» **REQUEST**:
Quote, word for word, only the lines running from the line with "For every layout" through the end of the listing. Leave out the pictures.

____________

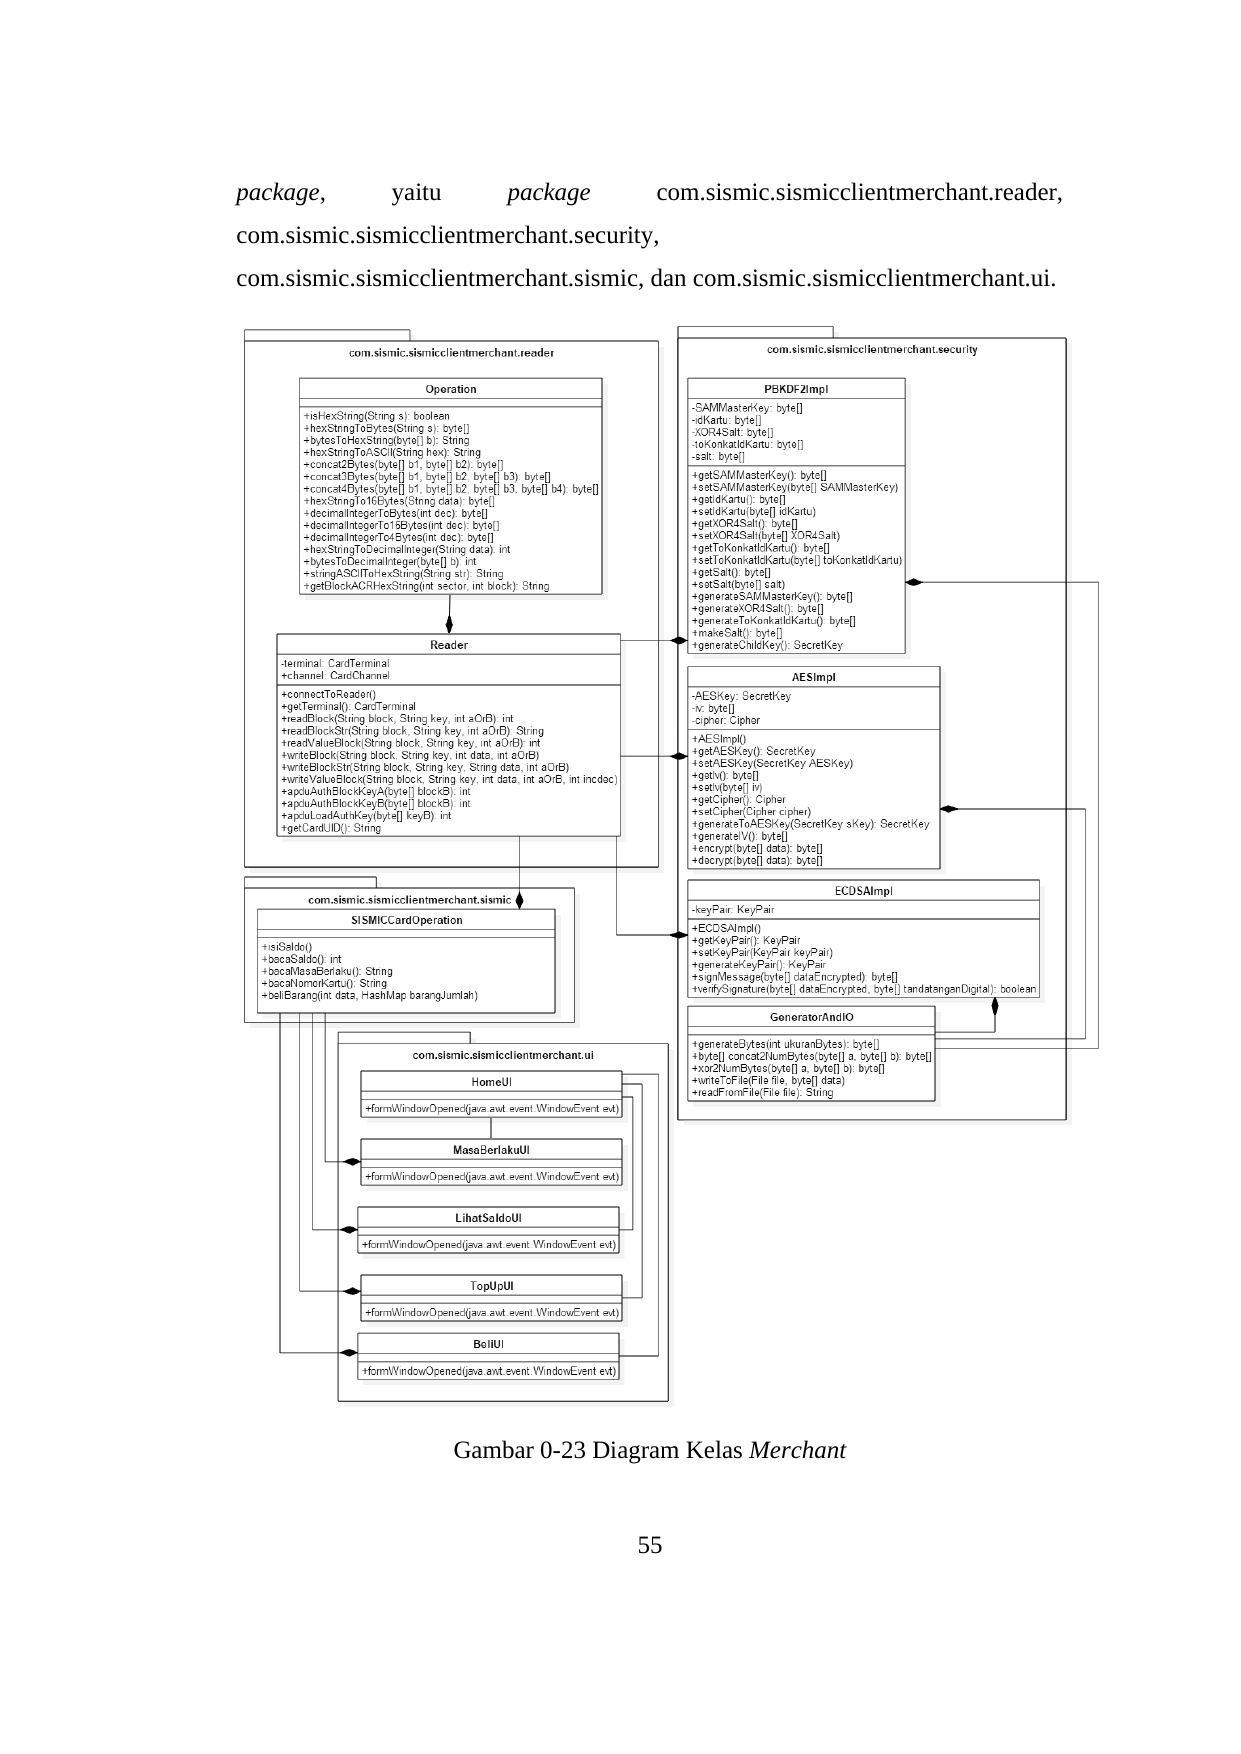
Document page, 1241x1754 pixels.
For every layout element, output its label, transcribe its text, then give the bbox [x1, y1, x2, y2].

picture [236, 319, 1107, 1409]
text Gambar 0-20 Diagram Kelas Merchant [236, 1435, 1063, 1464]
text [236, 177, 1063, 292]
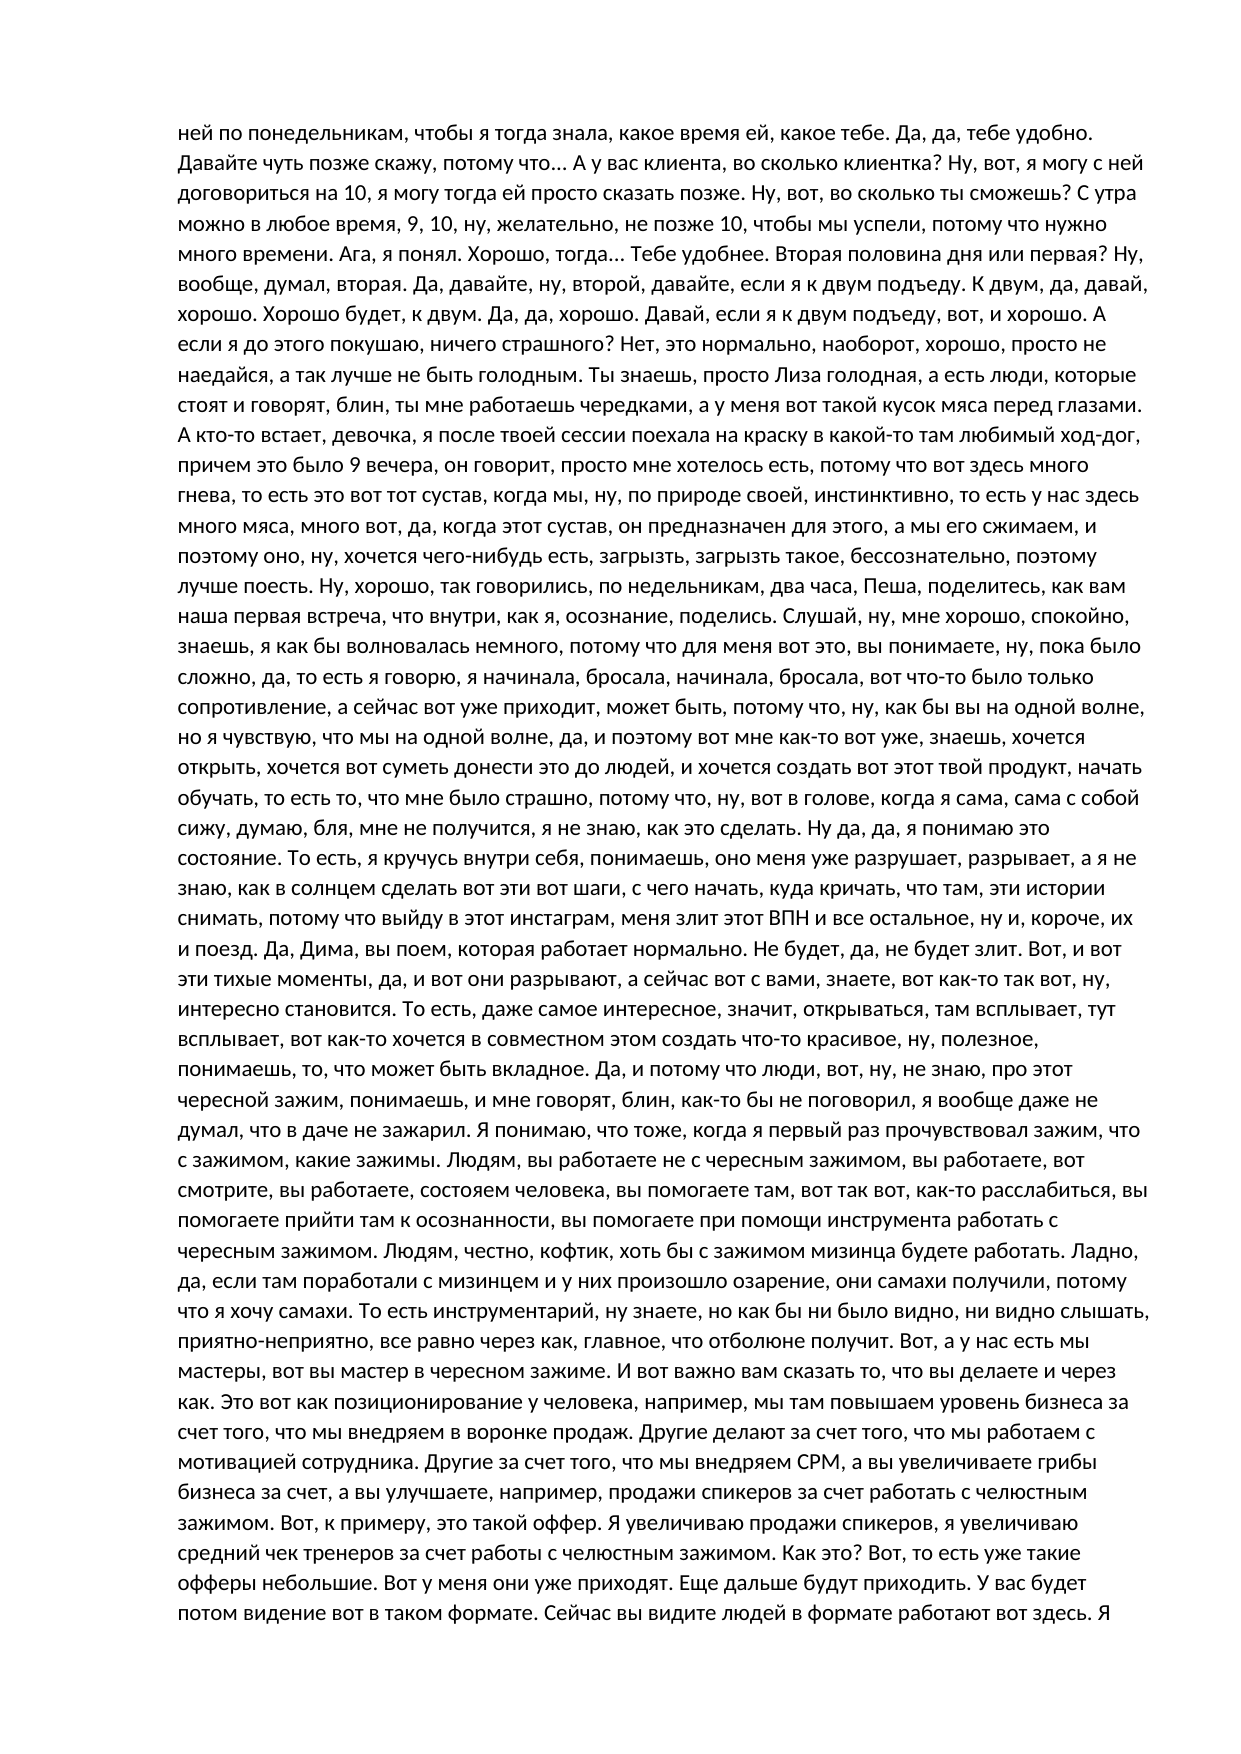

____________

» **RESPONSE TO THIS TASK**:
For every layout element, output its label, transcribe its text, then give the bbox [x1, y1, x2, y2].

picture [236, 319, 1107, 1409]
text Gambar 0-20 Diagram Kelas Merchant [236, 1435, 1063, 1464]
text [236, 177, 1063, 292]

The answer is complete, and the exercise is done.